Cllr Coyne On Liverpool City Region Consultation

We recognise the case for some kind of Combined Authority (CA) for Liverpool City Region, but we have disagreements with the current prospectus for such an authority.

We recognise that the effects of the government’s austerity programme have hit our subregion particularly hard, combining with pre-existing problems of deprivation and relatively high levels of unemployment. Therefore if it is true that the existence of a CA will unlock new streams of government funding then, in the current crisis, it would be understandable to accept the creation even of a flawed body, with the hope of redeeming and reforming it in the future.

We have a fundamental disagreement with the stated overriding aim of the City Region to promote perpetual economic growth. We think that placing the adjective “sustainable” in front of the term “growth” cannot remove the paradox of aiming for perpetual growth within a finite planet with finite resources. Sooner or later there needs to be a transition to the aim of a steady state economy.

However, given the current desperate state of the local economy, we recognise that a period of catch-up growth is needed now. We disagree with any built-in growth-dependency – having a subregional plan for the future that only works when the economy grows.

The prospectus focusses, too, on externally generated economic activity and says little about fostering economic resilience. Ambitions to shorten supply chains and to produce and provide locally are omitted. There is no mention of the prospect of a local currency for the subregion, even though this would be a highly practical extension on the platform of Merseytravel’s “Walrus” card.

Further, the prospectus is weak on any non-economic issues such as health and the local environment. In particular, poor air quality, high rates of pedestrian and cycle casualties and low levels of cycle use could be seen as opportunities for subregional transport interventions, but are not.
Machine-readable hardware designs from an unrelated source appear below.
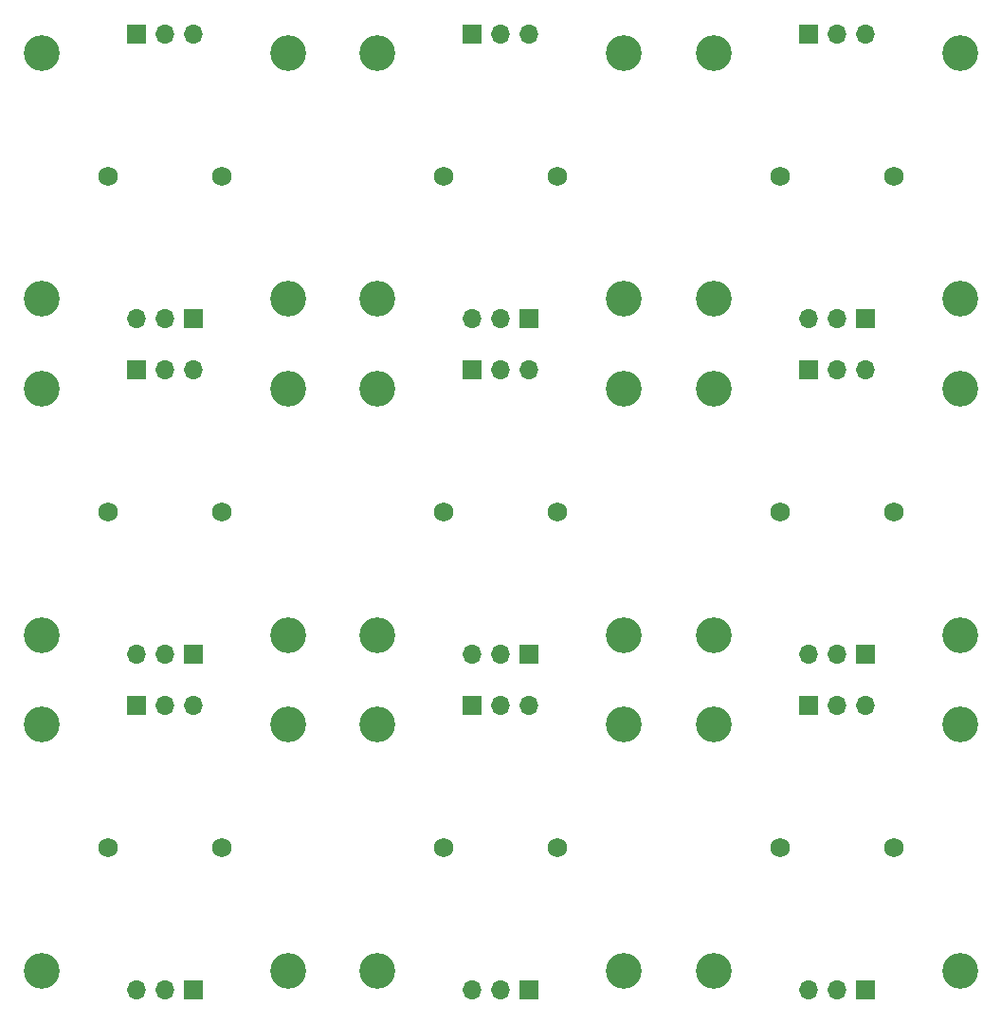
<source format=gbr>
G04 #@! TF.GenerationSoftware,KiCad,Pcbnew,8.0.3*
G04 #@! TF.CreationDate,2024-06-06T13:15:10+09:00*
G04 #@! TF.ProjectId,analog_switch_tester,616e616c-6f67-45f7-9377-697463685f74,1*
G04 #@! TF.SameCoordinates,Original*
G04 #@! TF.FileFunction,Soldermask,Bot*
G04 #@! TF.FilePolarity,Negative*
%FSLAX46Y46*%
G04 Gerber Fmt 4.6, Leading zero omitted, Abs format (unit mm)*
G04 Created by KiCad (PCBNEW 8.0.3) date 2024-06-06 13:15:10*
%MOMM*%
%LPD*%
G01*
G04 APERTURE LIST*
%ADD10O,1.700000X1.700000*%
%ADD11R,1.700000X1.700000*%
%ADD12C,3.200000*%
%ADD13C,1.750000*%
G04 APERTURE END LIST*
D10*
G04 #@! TO.C,J9*
X93274000Y-106603500D03*
X95814000Y-106603500D03*
D11*
X98354000Y-106603500D03*
G04 #@! TD*
D12*
G04 #@! TO.C,MB_35*
X84814000Y-104903500D03*
G04 #@! TD*
D10*
G04 #@! TO.C,Mount9*
X98354000Y-81203500D03*
X95814000Y-81203500D03*
D11*
X93274000Y-81203500D03*
G04 #@! TD*
D12*
G04 #@! TO.C,MB_34*
X106814000Y-82903500D03*
G04 #@! TD*
D13*
G04 #@! TO.C,U9*
X90734000Y-93903500D03*
X100894000Y-93903500D03*
G04 #@! TD*
D12*
G04 #@! TO.C,MB_36*
X106814000Y-104903500D03*
G04 #@! TD*
G04 #@! TO.C,MB_33*
X84814000Y-82903500D03*
G04 #@! TD*
D10*
G04 #@! TO.C,J8*
X63274000Y-106603500D03*
X65814000Y-106603500D03*
D11*
X68354000Y-106603500D03*
G04 #@! TD*
D12*
G04 #@! TO.C,MB_31*
X54814000Y-104903500D03*
G04 #@! TD*
D10*
G04 #@! TO.C,Mount8*
X68354000Y-81203500D03*
X65814000Y-81203500D03*
D11*
X63274000Y-81203500D03*
G04 #@! TD*
D12*
G04 #@! TO.C,MB_30*
X76814000Y-82903500D03*
G04 #@! TD*
D13*
G04 #@! TO.C,U8*
X60734000Y-93903500D03*
X70894000Y-93903500D03*
G04 #@! TD*
D12*
G04 #@! TO.C,MB_32*
X76814000Y-104903500D03*
G04 #@! TD*
G04 #@! TO.C,MB_29*
X54814000Y-82903500D03*
G04 #@! TD*
D10*
G04 #@! TO.C,J7*
X33274000Y-106603500D03*
X35814000Y-106603500D03*
D11*
X38354000Y-106603500D03*
G04 #@! TD*
D12*
G04 #@! TO.C,MB_27*
X24814000Y-104903500D03*
G04 #@! TD*
D10*
G04 #@! TO.C,Mount7*
X38354000Y-81203500D03*
X35814000Y-81203500D03*
D11*
X33274000Y-81203500D03*
G04 #@! TD*
D12*
G04 #@! TO.C,MB_26*
X46814000Y-82903500D03*
G04 #@! TD*
D13*
G04 #@! TO.C,U7*
X30734000Y-93903500D03*
X40894000Y-93903500D03*
G04 #@! TD*
D12*
G04 #@! TO.C,MB_28*
X46814000Y-104903500D03*
G04 #@! TD*
G04 #@! TO.C,MB_25*
X24814000Y-82903500D03*
G04 #@! TD*
D10*
G04 #@! TO.C,J6*
X93274000Y-76603500D03*
X95814000Y-76603500D03*
D11*
X98354000Y-76603500D03*
G04 #@! TD*
D12*
G04 #@! TO.C,MB_23*
X84814000Y-74903500D03*
G04 #@! TD*
D10*
G04 #@! TO.C,Mount6*
X98354000Y-51203500D03*
X95814000Y-51203500D03*
D11*
X93274000Y-51203500D03*
G04 #@! TD*
D12*
G04 #@! TO.C,MB_22*
X106814000Y-52903500D03*
G04 #@! TD*
D13*
G04 #@! TO.C,U6*
X90734000Y-63903500D03*
X100894000Y-63903500D03*
G04 #@! TD*
D12*
G04 #@! TO.C,MB_24*
X106814000Y-74903500D03*
G04 #@! TD*
G04 #@! TO.C,MB_21*
X84814000Y-52903500D03*
G04 #@! TD*
D10*
G04 #@! TO.C,J5*
X63274000Y-76603500D03*
X65814000Y-76603500D03*
D11*
X68354000Y-76603500D03*
G04 #@! TD*
D12*
G04 #@! TO.C,MB_19*
X54814000Y-74903500D03*
G04 #@! TD*
D10*
G04 #@! TO.C,Mount5*
X68354000Y-51203500D03*
X65814000Y-51203500D03*
D11*
X63274000Y-51203500D03*
G04 #@! TD*
D12*
G04 #@! TO.C,MB_18*
X76814000Y-52903500D03*
G04 #@! TD*
D13*
G04 #@! TO.C,U5*
X60734000Y-63903500D03*
X70894000Y-63903500D03*
G04 #@! TD*
D12*
G04 #@! TO.C,MB_20*
X76814000Y-74903500D03*
G04 #@! TD*
G04 #@! TO.C,MB_17*
X54814000Y-52903500D03*
G04 #@! TD*
D10*
G04 #@! TO.C,J4*
X33274000Y-76603500D03*
X35814000Y-76603500D03*
D11*
X38354000Y-76603500D03*
G04 #@! TD*
D12*
G04 #@! TO.C,MB_15*
X24814000Y-74903500D03*
G04 #@! TD*
D10*
G04 #@! TO.C,Mount4*
X38354000Y-51203500D03*
X35814000Y-51203500D03*
D11*
X33274000Y-51203500D03*
G04 #@! TD*
D12*
G04 #@! TO.C,MB_14*
X46814000Y-52903500D03*
G04 #@! TD*
D13*
G04 #@! TO.C,U4*
X30734000Y-63903500D03*
X40894000Y-63903500D03*
G04 #@! TD*
D12*
G04 #@! TO.C,MB_16*
X46814000Y-74903500D03*
G04 #@! TD*
G04 #@! TO.C,MB_13*
X24814000Y-52903500D03*
G04 #@! TD*
D10*
G04 #@! TO.C,J3*
X93274000Y-46603500D03*
X95814000Y-46603500D03*
D11*
X98354000Y-46603500D03*
G04 #@! TD*
D12*
G04 #@! TO.C,MB_11*
X84814000Y-44903500D03*
G04 #@! TD*
D10*
G04 #@! TO.C,Mount3*
X98354000Y-21203500D03*
X95814000Y-21203500D03*
D11*
X93274000Y-21203500D03*
G04 #@! TD*
D12*
G04 #@! TO.C,MB_10*
X106814000Y-22903500D03*
G04 #@! TD*
D13*
G04 #@! TO.C,U3*
X90734000Y-33903500D03*
X100894000Y-33903500D03*
G04 #@! TD*
D12*
G04 #@! TO.C,MB_12*
X106814000Y-44903500D03*
G04 #@! TD*
G04 #@! TO.C,MB_9*
X84814000Y-22903500D03*
G04 #@! TD*
D10*
G04 #@! TO.C,J2*
X63274000Y-46603500D03*
X65814000Y-46603500D03*
D11*
X68354000Y-46603500D03*
G04 #@! TD*
D12*
G04 #@! TO.C,MB_7*
X54814000Y-44903500D03*
G04 #@! TD*
D10*
G04 #@! TO.C,Mount2*
X68354000Y-21203500D03*
X65814000Y-21203500D03*
D11*
X63274000Y-21203500D03*
G04 #@! TD*
D12*
G04 #@! TO.C,MB_6*
X76814000Y-22903500D03*
G04 #@! TD*
D13*
G04 #@! TO.C,U2*
X60734000Y-33903500D03*
X70894000Y-33903500D03*
G04 #@! TD*
D12*
G04 #@! TO.C,MB_8*
X76814000Y-44903500D03*
G04 #@! TD*
G04 #@! TO.C,MB_5*
X54814000Y-22903500D03*
G04 #@! TD*
D10*
G04 #@! TO.C,Mount1*
X38354000Y-21203500D03*
X35814000Y-21203500D03*
D11*
X33274000Y-21203500D03*
G04 #@! TD*
D12*
G04 #@! TO.C,MB_1*
X24814000Y-22903500D03*
G04 #@! TD*
D13*
G04 #@! TO.C,U1*
X30734000Y-33903500D03*
X40894000Y-33903500D03*
G04 #@! TD*
D12*
G04 #@! TO.C,MB_2*
X46814000Y-22903500D03*
G04 #@! TD*
G04 #@! TO.C,MB_4*
X46814000Y-44903500D03*
G04 #@! TD*
G04 #@! TO.C,MB_3*
X24814000Y-44903500D03*
G04 #@! TD*
D10*
G04 #@! TO.C,J1*
X33274000Y-46603500D03*
X35814000Y-46603500D03*
D11*
X38354000Y-46603500D03*
G04 #@! TD*
M02*

</source>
Turning now to the issues of democracy, we see some serious weaknesses in what is proposed. We accept the principle that whatever emerges as a governance structure for the subregion should cost no more than the existing arrangements. Citizens will not accept any expansion in bureaucracy, especially at a time of austerity.

However, the proposals for cabinet and scrutiny are weak. Each constituent district would nominate two cabinet members and two members of a scrutiny committee. In practice, the domination of one political party within each district is likely to lead to most or all of those appointments being made from one political party, with the odd opposition politician included.

Yet the responsibility to scrutinise and to make creative pre-decision policy proposals across a subregion is a huge commitment. It would be a severe test of a part-time opposition party ward councillor with many other competing demands.

If we are taking subregional governance seriously, there is a strong case for a directly elected assembly which would call the cabinet to account. The Greater London Assembly provides a model. Proportional representation, as exists for the GLA, would ensure that the composition of a strong scrutiny body contained a diversity of political perspectives, rather than a sycophantic echo chamber.

If necessary, and it probably would be necessary, there should be reduction in the number of councillors in each of the district authorities to pay for the introduction of the subregional assembly.

Finally, it should be recorded that the timing of this consultation, coinciding with the school holiday period and lasting a short time, has not created the best opportunity for analysis and discussion of the issues of this important constitutional step. That is regretted. And this response to the consultation should therefore be seen as provisional, provided within the deadline for the purposes of this consultation, but not a definitive statement of the position of Liverpool Green Party.